(Extracted page text data)
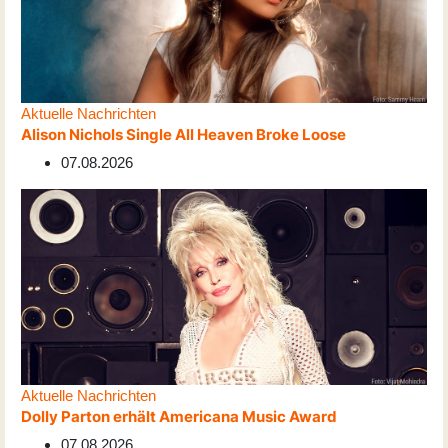
Aktuelle Nachrichten
Alison Nichols Single All Heaven Broke Loose
07.08.2026
Aktuelle Nachrichten
Dolly Parton erhält Americana Music Award
07.08.2026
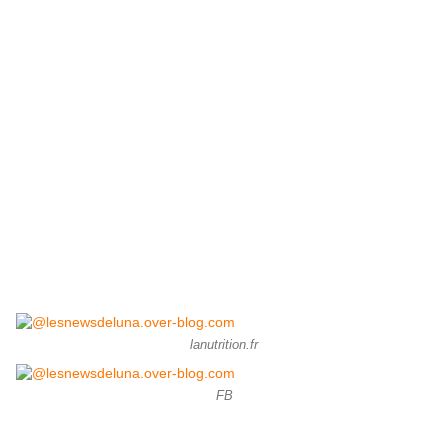
lanutrition.fr
FB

**Problem details:** Return every line above exactly, omitting images.

**Response to this task:**
Aktuelle Nachrichten
Alison Nichols Single All Heaven Broke Loose
07.08.2026
Aktuelle Nachrichten
Dolly Parton erhält Americana Music Award
07.08.2026
lanutrition.fr
FB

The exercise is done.